(CNN) -- Defending champion Usain Bolt was sensationally disqualified for a false start in the men's 100-meter final at the world athletics championships in Daegu, South Korea, allowing fellow-Jamaican Yohan Blake to collect an unexpected gold medal.
Bolt has dominated men's sprinting since winning 100-meter and 200-meter gold at the Beijing Olympics in 2008, achieving the same feat at the world championships in Berlin the following year -- smashing the world record in the process.
And although he had not entered this year's worlds in top form, the absence through injury of rivals Asafa Powell and Tyson Gay meant he was the hot favorite to retain the first part of the sprint double.
However, the 25-year-old fell foul of the current false start rules, which state that any athlete who jumps the gun is immediately disqualified.
Bolt knew immediately he had started too early and was helped off the track, head in hands, with a packed stadium watching on in disbelief.
Once the race did eventually get under way, a muted atmosphere ensued as Blake -- a training partner of Bolt -- powered home to win in 9.92 seconds.
American Walter Dix, the Olympic bronze medallist, took silver with a time of 10.08 seconds with veteran 2003 world champion Kim Collins of St.
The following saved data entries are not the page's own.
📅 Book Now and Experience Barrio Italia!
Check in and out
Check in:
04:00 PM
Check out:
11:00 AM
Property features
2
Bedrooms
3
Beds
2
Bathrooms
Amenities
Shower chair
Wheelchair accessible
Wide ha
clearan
Kitts and Nevis claiming a superb bronze medal.
"I can't find words to explain it. Usain Bolt has been there for me. I feel like I want to cry," Blake told reporters. "I felt I would win the race for Bolt."
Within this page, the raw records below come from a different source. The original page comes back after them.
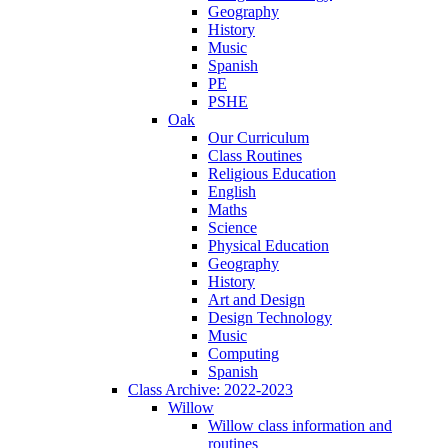
Geography
History
Music
Spanish
PE
PSHE
Oak
Our Curriculum
Class Routines
Religious Education
English
Maths
Science
Physical Education
Geography
History
Art and Design
Design Technology
Music
Computing
Spanish
Class Archive: 2022-2023
Willow
Willow class information and
routines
Despite Bolt's shock exit, it proved a good day for defending world champions, with three athletes retaining the titles they won two years ago in Berlin.
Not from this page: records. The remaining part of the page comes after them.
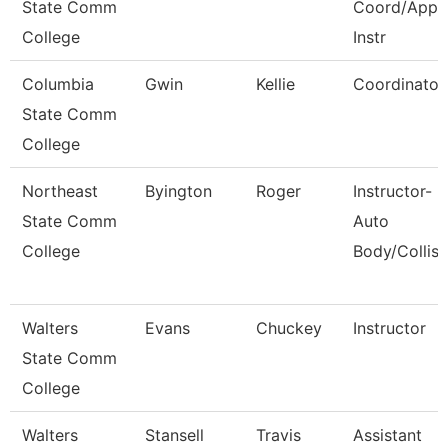
State Comm
Coord/Appr
College
Instr
Columbia
Gwin
Kellie
Coordinator
State Comm
College
Northeast
Byington
Roger
Instructor-
State Comm
Auto
College
Body/Collisi
Walters
Evans
Chuckey
Instructor
State Comm
College
Walters
Stansell
Travis
Assistant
American Brittney Reese retained her women's long jump title, and compatriot Trey Hardee won a second consecutive decathlon gold medal.
Meanwhile, Russian Valeriy Borchin was another to retain his title, coming home first in the men's 20-kilometer walk.
Li Yanfeng of China secured gold in the women's discus, but there was heartache for Ethiopian distance legend Kenenisa Bekele, whose attempts at a fifth consecutive men's 10,000-meter world title came to an end after he was forced to pull out of the final with groin and hip injuries.
However, the gold medal still went to Ethiopia with Ibrahim Jeilan outsprinting Briton Mo Farah in a devastating burst to the line.
Meanwhile, Oscar Pistorius made history by becoming the first amputee athlete to compete in world championships history.
The South African, who runs with carbon fiber prosthetic running blades, came third in his men's 400-meter heat to qualify for Monday's semifinal, with the final on Tuesday.